Predicting damage locations for modes I (a), II (b), and III (c) of loading conditions in the centered single-cracked cubic specimens with a crack inclination angle of 75°.

Fig. 15.
figure 15

The convergence diagrams of differential evolutionary algorithm for modes I (a), II (b), and III (c) loading conditions in the centered-single cracked cubic specimens with crack inclination angle of 75°.

Conclusions. In this study, the damage location and convergence diagram of the differential evolutionary algorithm under modes I, II, III or IV of loading conditions in the cubic pre-cracked concrete specimens containing a single centered crack with different inclination angles were investigated.
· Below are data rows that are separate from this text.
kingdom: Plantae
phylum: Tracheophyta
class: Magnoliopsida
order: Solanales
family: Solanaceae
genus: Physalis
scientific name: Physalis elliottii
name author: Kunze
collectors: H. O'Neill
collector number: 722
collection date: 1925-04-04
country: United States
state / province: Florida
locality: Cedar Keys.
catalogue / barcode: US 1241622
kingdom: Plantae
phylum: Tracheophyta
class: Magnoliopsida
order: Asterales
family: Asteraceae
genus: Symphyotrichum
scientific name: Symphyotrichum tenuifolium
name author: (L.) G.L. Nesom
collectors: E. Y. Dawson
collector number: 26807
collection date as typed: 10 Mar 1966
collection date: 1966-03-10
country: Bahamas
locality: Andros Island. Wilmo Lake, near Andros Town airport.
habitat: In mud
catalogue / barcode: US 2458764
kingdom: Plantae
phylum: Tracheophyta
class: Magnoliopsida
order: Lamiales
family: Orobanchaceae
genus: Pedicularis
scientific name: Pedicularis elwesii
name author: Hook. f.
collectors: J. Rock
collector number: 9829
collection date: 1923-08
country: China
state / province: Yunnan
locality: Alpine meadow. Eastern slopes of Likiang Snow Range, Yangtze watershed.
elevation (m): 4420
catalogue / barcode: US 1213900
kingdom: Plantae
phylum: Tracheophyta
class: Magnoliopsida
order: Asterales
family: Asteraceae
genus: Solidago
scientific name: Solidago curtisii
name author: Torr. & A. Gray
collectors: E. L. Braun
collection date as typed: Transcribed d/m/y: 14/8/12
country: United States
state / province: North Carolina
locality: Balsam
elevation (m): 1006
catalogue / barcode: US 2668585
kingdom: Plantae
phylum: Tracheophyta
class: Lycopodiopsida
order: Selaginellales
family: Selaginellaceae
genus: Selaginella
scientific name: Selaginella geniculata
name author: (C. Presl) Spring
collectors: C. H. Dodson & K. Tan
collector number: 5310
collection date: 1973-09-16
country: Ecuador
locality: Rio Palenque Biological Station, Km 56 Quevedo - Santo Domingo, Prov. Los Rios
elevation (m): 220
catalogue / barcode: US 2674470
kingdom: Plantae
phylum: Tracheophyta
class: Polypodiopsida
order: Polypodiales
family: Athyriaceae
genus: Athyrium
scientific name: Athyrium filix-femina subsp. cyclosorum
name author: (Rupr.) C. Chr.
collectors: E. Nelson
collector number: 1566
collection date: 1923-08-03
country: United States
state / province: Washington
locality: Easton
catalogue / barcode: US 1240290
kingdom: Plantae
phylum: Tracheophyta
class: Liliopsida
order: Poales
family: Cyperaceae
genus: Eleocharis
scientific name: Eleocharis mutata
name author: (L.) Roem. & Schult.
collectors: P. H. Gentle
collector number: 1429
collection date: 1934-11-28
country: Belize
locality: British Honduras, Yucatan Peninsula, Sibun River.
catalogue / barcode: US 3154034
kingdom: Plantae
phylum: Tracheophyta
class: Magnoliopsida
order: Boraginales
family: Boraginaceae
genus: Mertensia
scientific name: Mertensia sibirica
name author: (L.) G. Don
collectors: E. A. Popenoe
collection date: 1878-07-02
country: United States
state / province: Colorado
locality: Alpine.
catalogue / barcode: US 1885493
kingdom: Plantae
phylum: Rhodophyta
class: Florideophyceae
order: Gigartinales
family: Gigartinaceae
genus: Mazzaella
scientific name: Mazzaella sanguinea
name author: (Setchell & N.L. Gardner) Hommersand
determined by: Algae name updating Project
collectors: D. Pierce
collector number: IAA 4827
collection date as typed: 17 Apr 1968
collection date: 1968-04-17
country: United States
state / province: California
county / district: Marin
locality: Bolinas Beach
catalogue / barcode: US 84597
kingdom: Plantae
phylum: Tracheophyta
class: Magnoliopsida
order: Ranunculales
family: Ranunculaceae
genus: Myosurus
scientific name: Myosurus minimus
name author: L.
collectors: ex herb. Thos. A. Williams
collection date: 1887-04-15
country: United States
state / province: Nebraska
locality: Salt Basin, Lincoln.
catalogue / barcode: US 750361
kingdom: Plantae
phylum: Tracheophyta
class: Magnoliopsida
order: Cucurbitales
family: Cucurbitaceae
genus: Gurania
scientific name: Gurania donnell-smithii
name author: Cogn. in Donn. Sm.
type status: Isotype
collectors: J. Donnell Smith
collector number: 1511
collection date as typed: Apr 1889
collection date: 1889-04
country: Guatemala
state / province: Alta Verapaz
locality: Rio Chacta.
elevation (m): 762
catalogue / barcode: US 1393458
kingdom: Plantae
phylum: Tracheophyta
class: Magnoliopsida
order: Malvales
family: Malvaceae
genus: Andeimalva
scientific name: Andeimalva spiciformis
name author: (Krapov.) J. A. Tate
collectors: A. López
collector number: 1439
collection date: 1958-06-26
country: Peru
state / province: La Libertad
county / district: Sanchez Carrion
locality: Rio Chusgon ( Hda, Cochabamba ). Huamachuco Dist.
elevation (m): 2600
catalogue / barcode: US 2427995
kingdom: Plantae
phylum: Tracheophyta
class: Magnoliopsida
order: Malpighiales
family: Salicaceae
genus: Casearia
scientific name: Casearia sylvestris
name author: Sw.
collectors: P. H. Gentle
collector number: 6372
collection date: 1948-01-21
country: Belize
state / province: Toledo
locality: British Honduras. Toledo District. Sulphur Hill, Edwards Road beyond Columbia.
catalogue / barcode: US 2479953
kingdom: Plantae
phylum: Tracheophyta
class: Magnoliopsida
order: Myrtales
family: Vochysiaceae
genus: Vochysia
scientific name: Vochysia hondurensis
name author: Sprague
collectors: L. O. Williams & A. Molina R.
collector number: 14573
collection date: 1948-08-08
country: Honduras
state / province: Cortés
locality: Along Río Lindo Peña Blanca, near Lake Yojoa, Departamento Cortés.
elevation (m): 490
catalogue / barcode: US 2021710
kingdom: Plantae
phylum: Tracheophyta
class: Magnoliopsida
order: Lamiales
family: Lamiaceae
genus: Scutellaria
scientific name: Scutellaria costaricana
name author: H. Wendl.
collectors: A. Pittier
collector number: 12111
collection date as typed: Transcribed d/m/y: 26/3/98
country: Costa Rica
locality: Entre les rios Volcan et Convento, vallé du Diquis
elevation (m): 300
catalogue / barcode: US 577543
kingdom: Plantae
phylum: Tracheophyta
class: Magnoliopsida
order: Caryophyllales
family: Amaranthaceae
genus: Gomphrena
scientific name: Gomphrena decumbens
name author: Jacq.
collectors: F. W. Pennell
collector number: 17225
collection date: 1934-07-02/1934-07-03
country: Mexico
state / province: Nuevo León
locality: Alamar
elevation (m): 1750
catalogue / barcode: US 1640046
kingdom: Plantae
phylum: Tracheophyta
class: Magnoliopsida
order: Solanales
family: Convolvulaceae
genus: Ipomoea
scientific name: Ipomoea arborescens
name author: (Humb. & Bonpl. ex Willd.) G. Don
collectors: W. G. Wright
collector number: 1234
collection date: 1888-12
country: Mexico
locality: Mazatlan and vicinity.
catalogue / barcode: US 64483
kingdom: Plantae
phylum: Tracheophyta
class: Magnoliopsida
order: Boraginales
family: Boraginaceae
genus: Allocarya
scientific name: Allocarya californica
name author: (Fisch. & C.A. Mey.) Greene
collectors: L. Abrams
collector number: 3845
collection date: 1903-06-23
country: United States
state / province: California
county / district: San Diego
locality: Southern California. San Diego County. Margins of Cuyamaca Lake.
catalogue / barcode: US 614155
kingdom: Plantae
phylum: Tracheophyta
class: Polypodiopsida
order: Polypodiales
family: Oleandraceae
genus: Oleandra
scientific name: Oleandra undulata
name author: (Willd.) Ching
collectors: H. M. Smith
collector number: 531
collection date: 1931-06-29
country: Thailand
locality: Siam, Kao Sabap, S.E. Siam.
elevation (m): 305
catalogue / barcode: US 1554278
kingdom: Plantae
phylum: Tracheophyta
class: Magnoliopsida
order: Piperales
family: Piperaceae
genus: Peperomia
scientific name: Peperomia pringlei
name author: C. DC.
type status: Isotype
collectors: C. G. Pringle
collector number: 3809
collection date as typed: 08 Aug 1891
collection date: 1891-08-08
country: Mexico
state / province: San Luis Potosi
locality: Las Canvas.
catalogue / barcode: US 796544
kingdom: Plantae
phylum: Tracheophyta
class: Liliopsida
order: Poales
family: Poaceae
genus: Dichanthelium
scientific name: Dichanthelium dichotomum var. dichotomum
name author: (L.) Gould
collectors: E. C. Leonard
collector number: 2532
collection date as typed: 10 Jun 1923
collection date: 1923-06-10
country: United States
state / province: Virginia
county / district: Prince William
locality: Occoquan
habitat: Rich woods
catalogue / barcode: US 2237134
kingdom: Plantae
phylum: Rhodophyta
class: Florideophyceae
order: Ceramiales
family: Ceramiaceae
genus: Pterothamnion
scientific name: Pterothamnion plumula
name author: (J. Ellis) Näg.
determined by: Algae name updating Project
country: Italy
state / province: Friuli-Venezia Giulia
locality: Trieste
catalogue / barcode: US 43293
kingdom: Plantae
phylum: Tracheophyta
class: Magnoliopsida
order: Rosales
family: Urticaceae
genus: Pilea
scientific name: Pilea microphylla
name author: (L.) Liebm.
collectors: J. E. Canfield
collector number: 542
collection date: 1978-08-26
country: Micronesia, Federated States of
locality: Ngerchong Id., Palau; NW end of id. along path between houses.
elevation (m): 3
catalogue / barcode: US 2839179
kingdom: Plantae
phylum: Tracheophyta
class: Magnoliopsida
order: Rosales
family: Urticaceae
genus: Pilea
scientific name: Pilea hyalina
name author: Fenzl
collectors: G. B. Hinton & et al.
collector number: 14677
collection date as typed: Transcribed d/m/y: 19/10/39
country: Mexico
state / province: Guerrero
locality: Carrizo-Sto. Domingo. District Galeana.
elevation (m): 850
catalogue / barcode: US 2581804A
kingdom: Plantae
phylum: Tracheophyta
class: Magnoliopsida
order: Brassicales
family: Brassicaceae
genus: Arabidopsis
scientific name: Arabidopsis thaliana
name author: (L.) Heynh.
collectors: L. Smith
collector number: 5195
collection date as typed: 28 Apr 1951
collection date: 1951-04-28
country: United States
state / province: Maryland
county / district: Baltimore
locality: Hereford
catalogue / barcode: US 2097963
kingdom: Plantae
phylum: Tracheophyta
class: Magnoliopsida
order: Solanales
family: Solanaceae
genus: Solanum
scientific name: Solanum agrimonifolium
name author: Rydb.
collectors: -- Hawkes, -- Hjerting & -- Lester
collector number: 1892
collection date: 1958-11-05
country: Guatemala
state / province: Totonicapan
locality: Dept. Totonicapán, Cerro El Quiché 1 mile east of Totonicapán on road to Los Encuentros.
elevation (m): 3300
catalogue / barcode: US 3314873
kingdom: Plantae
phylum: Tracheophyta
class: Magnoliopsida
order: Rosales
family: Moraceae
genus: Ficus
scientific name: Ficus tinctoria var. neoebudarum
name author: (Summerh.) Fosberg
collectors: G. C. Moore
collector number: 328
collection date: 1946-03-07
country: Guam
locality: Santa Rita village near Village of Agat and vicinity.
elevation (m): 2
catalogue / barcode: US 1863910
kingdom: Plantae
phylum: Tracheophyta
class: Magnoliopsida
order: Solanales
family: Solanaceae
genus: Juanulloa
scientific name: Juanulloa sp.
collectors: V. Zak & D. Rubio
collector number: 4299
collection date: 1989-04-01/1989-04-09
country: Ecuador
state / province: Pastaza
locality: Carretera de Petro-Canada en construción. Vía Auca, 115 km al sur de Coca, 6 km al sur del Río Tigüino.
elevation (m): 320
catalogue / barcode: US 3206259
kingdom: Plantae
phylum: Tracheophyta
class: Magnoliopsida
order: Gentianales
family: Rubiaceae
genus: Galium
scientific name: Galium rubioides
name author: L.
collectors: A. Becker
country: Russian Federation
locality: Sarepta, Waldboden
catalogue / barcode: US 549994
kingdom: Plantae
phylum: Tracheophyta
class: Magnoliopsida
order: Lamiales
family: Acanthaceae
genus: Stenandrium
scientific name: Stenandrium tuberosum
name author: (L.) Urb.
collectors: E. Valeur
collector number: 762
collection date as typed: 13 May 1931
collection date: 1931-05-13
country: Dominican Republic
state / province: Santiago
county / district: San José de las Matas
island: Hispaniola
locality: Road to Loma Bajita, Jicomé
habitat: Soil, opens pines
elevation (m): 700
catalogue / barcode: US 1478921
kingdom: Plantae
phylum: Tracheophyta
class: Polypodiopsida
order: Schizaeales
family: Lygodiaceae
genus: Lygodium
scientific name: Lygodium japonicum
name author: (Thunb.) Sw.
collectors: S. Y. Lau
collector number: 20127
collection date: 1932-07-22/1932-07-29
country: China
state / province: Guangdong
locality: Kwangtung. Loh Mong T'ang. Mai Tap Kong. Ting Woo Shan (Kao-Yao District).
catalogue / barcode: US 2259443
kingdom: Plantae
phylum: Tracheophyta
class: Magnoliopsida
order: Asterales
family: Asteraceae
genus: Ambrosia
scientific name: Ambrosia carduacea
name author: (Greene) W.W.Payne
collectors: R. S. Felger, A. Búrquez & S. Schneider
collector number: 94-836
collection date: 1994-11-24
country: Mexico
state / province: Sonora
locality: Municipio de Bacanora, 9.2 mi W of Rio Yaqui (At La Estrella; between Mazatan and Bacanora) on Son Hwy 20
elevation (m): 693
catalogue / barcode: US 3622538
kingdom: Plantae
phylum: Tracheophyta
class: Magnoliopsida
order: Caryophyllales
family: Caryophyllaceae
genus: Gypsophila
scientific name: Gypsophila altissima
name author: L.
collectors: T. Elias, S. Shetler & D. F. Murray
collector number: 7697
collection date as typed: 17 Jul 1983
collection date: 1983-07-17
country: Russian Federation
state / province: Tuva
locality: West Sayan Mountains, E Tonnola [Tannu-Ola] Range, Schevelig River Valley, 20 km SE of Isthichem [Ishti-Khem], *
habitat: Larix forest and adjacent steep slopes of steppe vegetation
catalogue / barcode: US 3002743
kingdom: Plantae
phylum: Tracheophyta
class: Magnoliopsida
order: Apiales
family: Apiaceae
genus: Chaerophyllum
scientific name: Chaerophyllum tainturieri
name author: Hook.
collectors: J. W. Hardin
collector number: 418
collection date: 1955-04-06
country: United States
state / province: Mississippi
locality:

The MATLAB and ABAQUS software were used to numerically simulate the breakage mechanism based on the concrete damaged plasticity (CDP) model. The crack propagation mechanisms obtained numerically were compared with the corresponding experimental results showing the validity of the numerical analyses. The damage acceleration in a concrete specimen was used as a criterion for detecting the structural damages. To calculate the acceleration, the Newmark method was used. At first, the damage detection problems were reduced to optimization problems, which were then solved using the differential evolutionary algorithm. In order to examine the effectiveness of the proposed method and the damage detection process, the modeling was carried out with the reduction of the elastic modulus of the elements. The results showed a high effectiveness of the proposed method in identifying the location and intensity of the damages in concrete specimens.

Acknowledgments. This work was financially supported by National Natural Science Foundation of China (Grant No. 51608117), Key Specialized Research and Development Breakthrough Program in Henan province (Grant No. 192102210051).